Em 14 de agosto, Biden estava em Camp David para o que esperava ser o início de umas férias de 10 dias. Em vez disso, ele passou grande parte do dia em terríveis videoconferências com seus principais assessores.

Em uma das ligações, Austin pediu que todo o pessoal remanescente na embaixada de Cabul fosse transferido imediatamente para o aeroporto.

Foi uma reviravolta surpreendente em relação ao que Ned Price, o porta-voz do Departamento de Estado, havia dito dois dias antes: A embaixada permanece aberta e planejamos continuar nosso trabalho diplomático no Afeganistão. Ross Wilson, embaixador interino dos EUA no Afeganistão e que estava na ligação, disse que a equipe ainda precisava de 72 horas para sair.

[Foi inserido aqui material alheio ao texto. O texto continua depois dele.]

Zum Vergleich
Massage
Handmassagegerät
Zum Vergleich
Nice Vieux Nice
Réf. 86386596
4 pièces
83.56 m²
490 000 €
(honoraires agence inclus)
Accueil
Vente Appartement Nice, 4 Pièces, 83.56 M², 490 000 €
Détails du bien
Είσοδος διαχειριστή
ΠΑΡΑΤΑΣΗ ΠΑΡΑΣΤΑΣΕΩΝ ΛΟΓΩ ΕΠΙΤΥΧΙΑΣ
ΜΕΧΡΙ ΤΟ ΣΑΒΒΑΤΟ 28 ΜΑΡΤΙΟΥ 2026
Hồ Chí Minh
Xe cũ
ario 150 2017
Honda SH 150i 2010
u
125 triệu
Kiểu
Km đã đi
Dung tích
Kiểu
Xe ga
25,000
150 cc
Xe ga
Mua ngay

Você tem que se mover agora, Austin respondeu.

Blinken falou por telefone com Ghani no mesmo dia. O presidente afegão foi desafiador, de acordo com uma autoridade familiarizada com a conversa, e insistiu que defenderia o Afeganistão até o fim. Ele não disse a Blinken que já estava planejando fugir de seu país, o que as autoridades americanas aprenderam lendo reportagens.

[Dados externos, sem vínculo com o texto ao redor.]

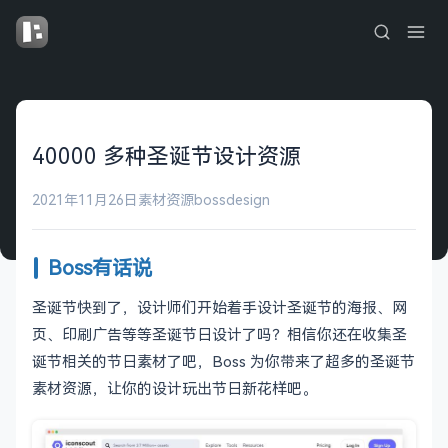
40000 多种圣诞节设计资源
2021年11月26日
素材资源
bossdesign
Boss有话说
圣诞节快到了，设计师们开始着手设计圣诞节的海报、网
页、印刷广告等等圣诞节日设计了吗？相信你还在收集圣
诞节相关的节日素材了吧，Boss 为你带来了超多的圣诞节
素材资源，让你的设计玩出节日新花样吧。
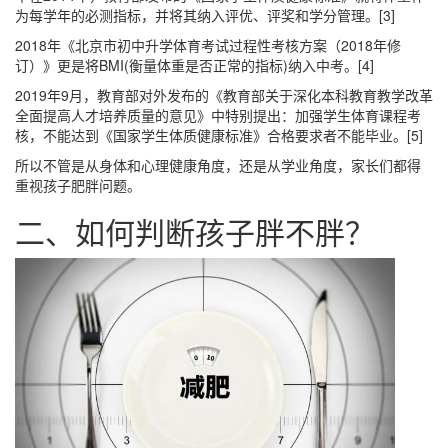
为每学年的必测指标，并将其纳入评优、评奖和学分管理。[3]
2018年《北京市初中升学体育考试过程性考核方案（2018年修
订）》更是将BMI(衡量体重是否正常的指标)纳入中考。[4]
2019年9月，教育部对外发布的《教育部关于深化本科教育教学改革
全面提高人才培养质量的意见》中特别提出：加强学生体育课程考
核，不能达到《国家学生体质健康标准》合格要求者不能毕业。[5]
所以不管是从身体和心理健康角度，还是从学业角度，家长们都得
重视孩子肥胖问题。
二、如何判断孩子胖不胖？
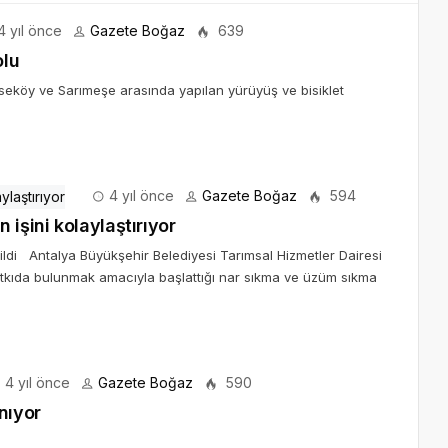
 yıl önce
Gazete Boğaz
639
olu
seköy ve Sarımeşe arasında yapılan yürüyüş ve bisiklet
4 yıl önce
Gazete Boğaz
594
işini kolaylaştırıyor
ldi Antalya Büyükşehir Belediyesi Tarımsal Hizmetler Dairesi
katkıda bulunmak amacıyla başlattığı nar sıkma ve üzüm sıkma
4 yıl önce
Gazete Boğaz
590
nıyor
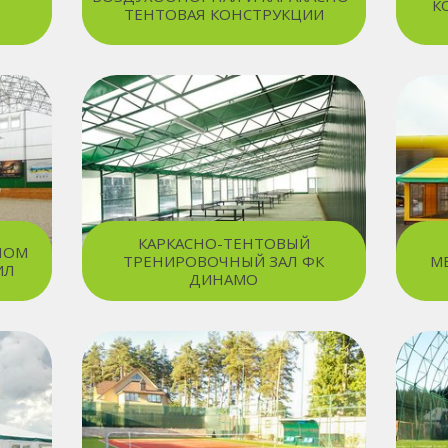
К
ТЕНТОВАЯ КОНСТРУКЦИИ
КАРКАСНО-ТЕНТОВЫЙ
НОМ
ТРЕНИРОВОЧНЫЙ ЗАЛ ФК
М
ИЛ
ДИНАМО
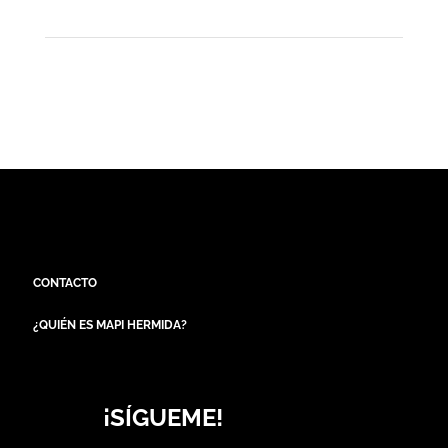
CONTACTO
¿QUIÉN ES MAPI HERMIDA?
¡SÍGUEME!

Mais tarde naquele dia, a Embaixada dos EUA no Afeganistão enviou uma mensagem dizendo que pagaria para os cidadãos americanos saírem do país, mas alertou que, embora houvesse relatos de que voos comerciais internacionais ainda operavam de Cabul, os assentos podem não estar disponíveis.

Em 15 de agosto, Ghani se foi. Sua partida - ele acabaria aparecendo dias depois nos Emirados Árabes Unidos - e cenas do Taleban celebrando em seu palácio presidencial documentaram o colapso do governo.

Muitos americanos e afegãos não conseguiram chegar ao aeroporto porque os combatentes do Taleban montaram postos de controle nas estradas da cidade e espancaram algumas pessoas, deixando altos funcionários do FBI preocupados com a possibilidade de o Taleban ou gangues de criminosos sequestrarem americanos, um pesadelo para os militares americanos não está mais no país.

Enquanto Biden fazia planos na noite de 15 de agosto para falar aos americanos no dia seguinte sobre a situação, a bandeira americana foi hasteada sobre a embaixada abandonada. A Zona Verde, que já foi o coração do esforço americano para reconstruir o país, voltou a ser território do Taleban.